In the EMC 1 UP review, change "combo" to "combination" and write out the passage from "A Note About" up to and including "electrostatics. Enough said." with that edit.

● Source text:
******

The conclusion I reached from this experience was that the initial impression of a weakness in dynamics and speed is misleading, and that the EMC 1 UP clearly has the capacity for very good speed and dynamics, and you simply need to intelligently select a power cord and balanced interconnect that maximizes system synergy.
A Note About Associated Equipment
Most of my listening was done through my own MBL 6010D preamp, Electrocompaiet Nemo monos and B&W Nautilus 800D. However, I had the opportunity to review JansZen Audio’s Model One electrostatics during the time that I had the Electrocompaniet EMC 1 UP in my system. Electrostatics are extremely fast and detailed, so I thought that they could be a great match for the EMC 1 UP. I also had the Shengya CS-6/PSM-600 tubed pre/solid state monoblock combo and thought that they could all be a good match. It turned out that those components together were an excellent match for the EMC 1 UP. I would definitely recommend that electrostatic owners check out the EMC 1 UP as an option for a front-end, and that EMC 1 UP owners see what their players sound like with the wide soundstage and speed of electrostatics. Enough said.
One of the few downsides to reviewing audio equipment is the need to be analytical and brutally analyze a component’s weaknesses. Once you’ve gone through that exercise it can be difficult to listen to the component without focusing on its “failings”. This never occurred with the EMC 1 UP, which was emotionally involving and easy to listen to for hours on end. Did the $7,500 EMC 1 UP with Spider Clamp outplay my modded Esoteric P-70/D-70 front-end, which retailed for $15,000 5 years ago, not to mention the three transparent Reference digital cables retailing for $3600? Objectively, looking at isolated “audiophile” qualities, no. Low frequencies were a touch less firm, affecting PRAT on lively passages. Placement of instruments & vocals in the sound-stage was fuzzier than with my Esoteric, and at times lacked the focus I’ve grown accustomed to. Subjectively, however, the EMC 1 UP sure as hell sounded good. In fact, there was a rightness to the overall presentation that repeated itself on every disc played. I think that the only listeners who might feel differently would be those who love an analytical CD player and/or one which produces ephemeral images of ghostlike performers.
System matching will help you get the absolute best out of the EMC 1 UP. This was especially true when it was matched with superior cables and dynamic components. Of the components I had on hand at the time, using the EMC 1 UP as the front-end for: (1) the Pass Labs XP-20 preamp (see the July 2009 edition of Dagogo) or MBL 6010D in conjunction with Electrocompaniet Nemos driving B&W Nautilus 800D or (2) the Shengya CS-6/PSM-600 tubed pre/solid state monoblock combination driving JansZen Model One speakers produced very pleasing results.

******

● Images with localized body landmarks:
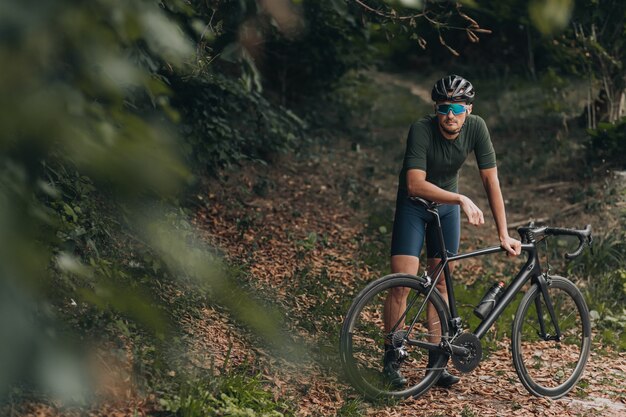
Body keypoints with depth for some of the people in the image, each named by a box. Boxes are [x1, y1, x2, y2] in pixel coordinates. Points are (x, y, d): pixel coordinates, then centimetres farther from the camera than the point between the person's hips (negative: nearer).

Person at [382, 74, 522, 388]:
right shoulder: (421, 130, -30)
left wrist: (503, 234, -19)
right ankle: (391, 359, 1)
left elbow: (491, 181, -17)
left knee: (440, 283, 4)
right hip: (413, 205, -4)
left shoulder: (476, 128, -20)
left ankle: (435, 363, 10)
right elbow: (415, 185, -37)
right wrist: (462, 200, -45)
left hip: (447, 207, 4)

******

● Task answer:
A Note About Associated Equipment
Most of my listening was done through my own MBL 6010D preamp, Electrocompaiet Nemo monos and B&W Nautilus 800D. However, I had the opportunity to review JansZen Audio’s Model One electrostatics during the time that I had the Electrocompaniet EMC 1 UP in my system. Electrostatics are extremely fast and detailed, so I thought that they could be a great match for the EMC 1 UP. I also had the Shengya CS-6/PSM-600 tubed pre/solid state monoblock combination and thought that they could all be a good match. It turned out that those components together were an excellent match for the EMC 1 UP. I would definitely recommend that electrostatic owners check out the EMC 1 UP as an option for a front-end, and that EMC 1 UP owners see what their players sound like with the wide soundstage and speed of electrostatics. Enough said.